# Study text
-- Opening Marker --
Contador: guilty until proven innocent for the CAS but always innocent in the Spanish media

I can understand why cycling fans, especially Spanish cycling fans, defend the innocence of cyclist Alberto Contador, who was yesterday banned for two years by the Court of Arbitration for Sport (CAS) for doping.

But I think the blinkered support from the Spanish media is out of place and even reveals a patronising attitude to the masses. That or they’re scared out of their journalist principles of being accused of being unpatriotic.

It has been a long and drawn out saga. Contador tested postive for a banned substance, clenbuterol, after a stage of the 2010 Tour de France. A deal was originally cut for Contador to have a one year ban, but he did not accept it as he wanted to prove his innocence and clear his name.

In its hearing last year, the Spanish Cycling Federation accepted Contador’s explanation that the traces of clenbuterol found in his blood were the result of having eaten contaminated meat, a piece of steak to be precise, and Contador was let off. This decision was yesterday overruled by the CAS.

Apparently, according to international anti-doping law, the matter is quite straightforward. In these cases, the onus is on the athletes to prove their innocence. Not, as in most other legal spheres, the other way round.

This is where, though, the waters got muddied.
-- Closing Marker --
Dataset entries
-- Opening Marker --
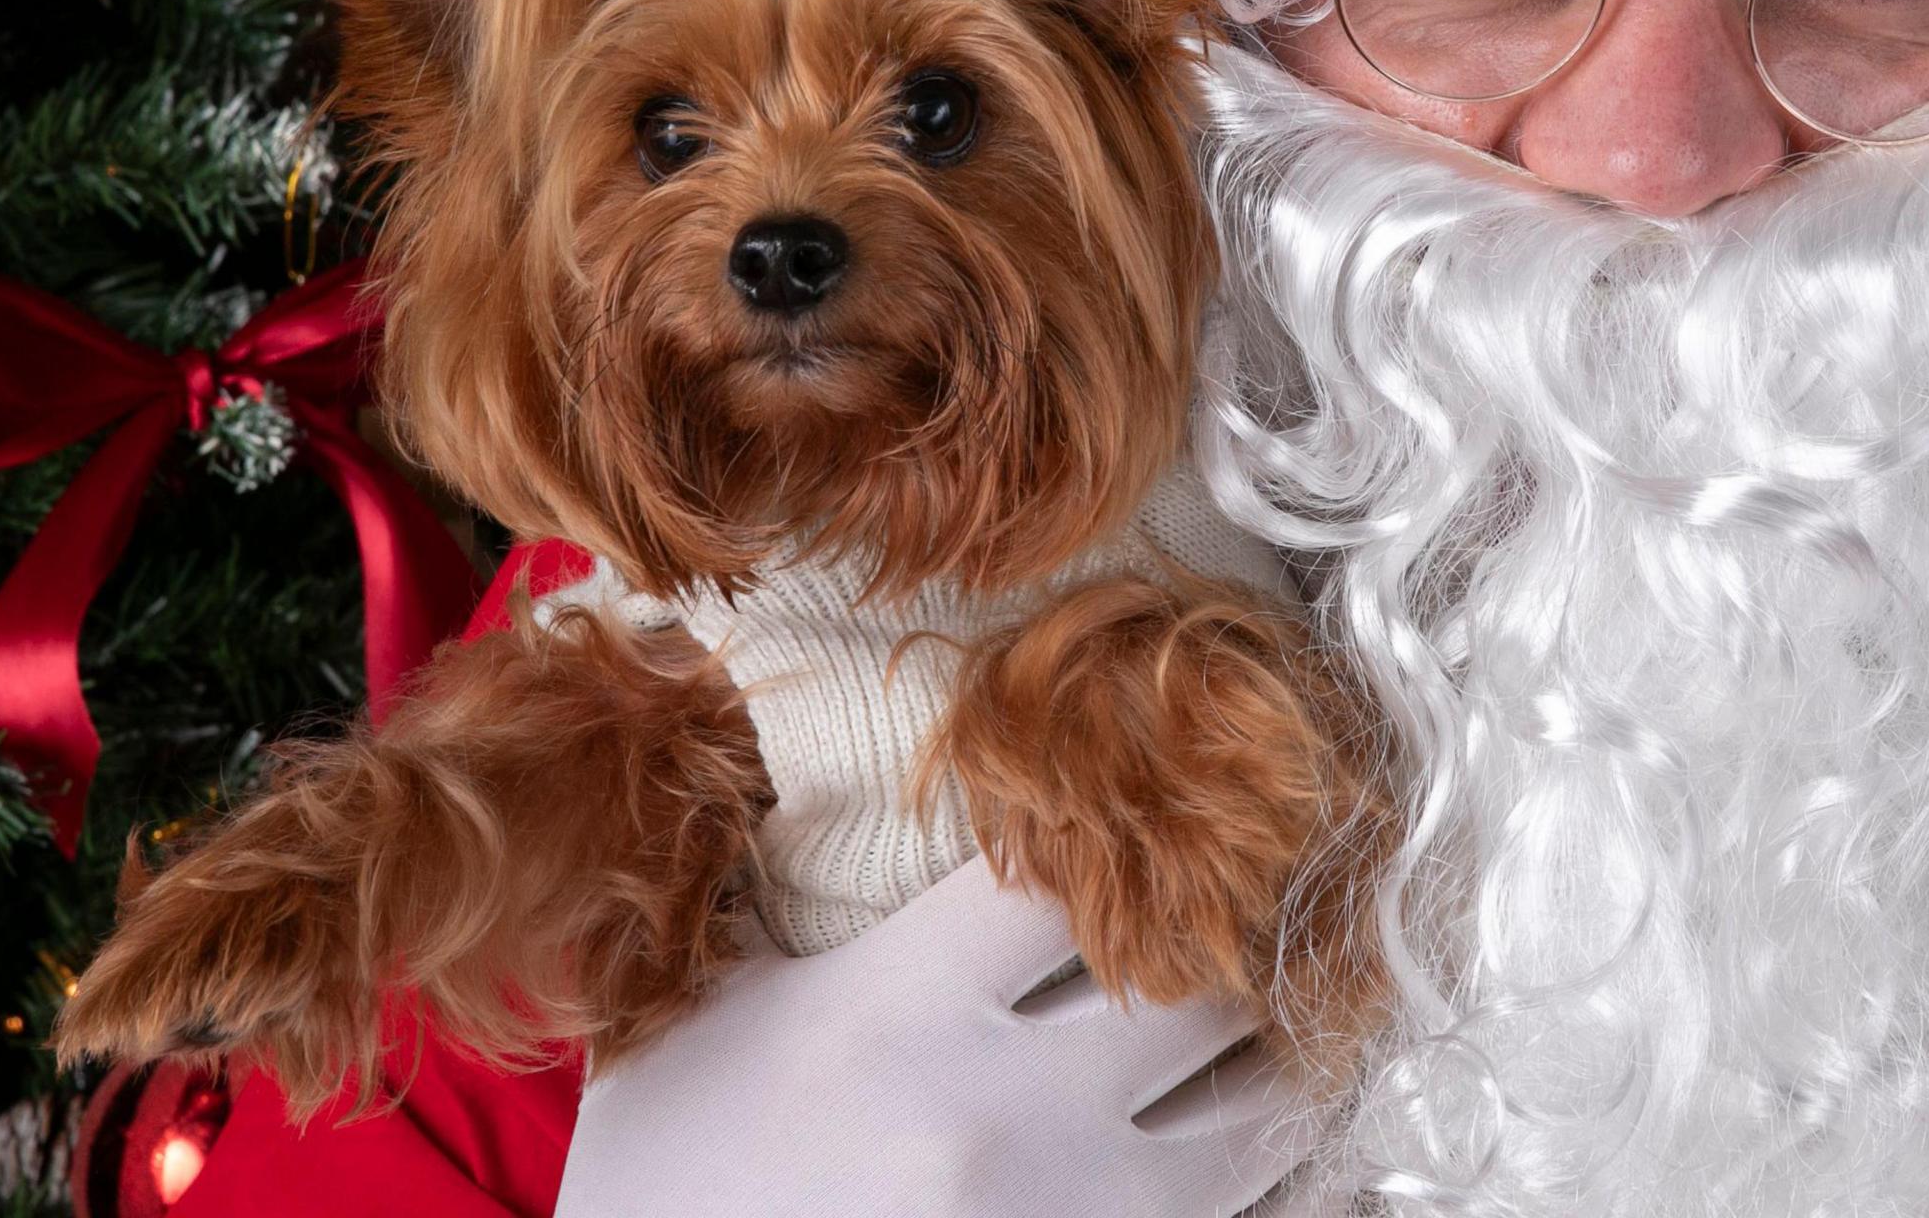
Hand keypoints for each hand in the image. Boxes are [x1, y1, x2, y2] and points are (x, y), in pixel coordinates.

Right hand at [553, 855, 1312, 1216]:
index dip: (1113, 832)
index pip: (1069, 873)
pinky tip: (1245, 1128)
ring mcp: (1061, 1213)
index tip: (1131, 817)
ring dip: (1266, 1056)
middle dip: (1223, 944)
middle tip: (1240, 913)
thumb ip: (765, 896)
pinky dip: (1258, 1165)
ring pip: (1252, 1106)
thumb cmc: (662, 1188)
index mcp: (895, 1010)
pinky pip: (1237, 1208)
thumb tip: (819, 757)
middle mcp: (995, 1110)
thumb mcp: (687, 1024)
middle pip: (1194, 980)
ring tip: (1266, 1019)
-- Closing Marker --
# Directions
Print the passage of the Contador article above that starts at "It has been" and ends at "other way round.".

# Output for this task
It has been a long and drawn out saga. Contador tested postive for a banned substance, clenbuterol, after a stage of the 2010 Tour de France. A deal was originally cut for Contador to have a one year ban, but he did not accept it as he wanted to prove his innocence and clear his name.

In its hearing last year, the Spanish Cycling Federation accepted Contador’s explanation that the traces of clenbuterol found in his blood were the result of having eaten contaminated meat, a piece of steak to be precise, and Contador was let off. This decision was yesterday overruled by the CAS.

Apparently, according to international anti-doping law, the matter is quite straightforward. In these cases, the onus is on the athletes to prove their innocence. Not, as in most other legal spheres, the other way round.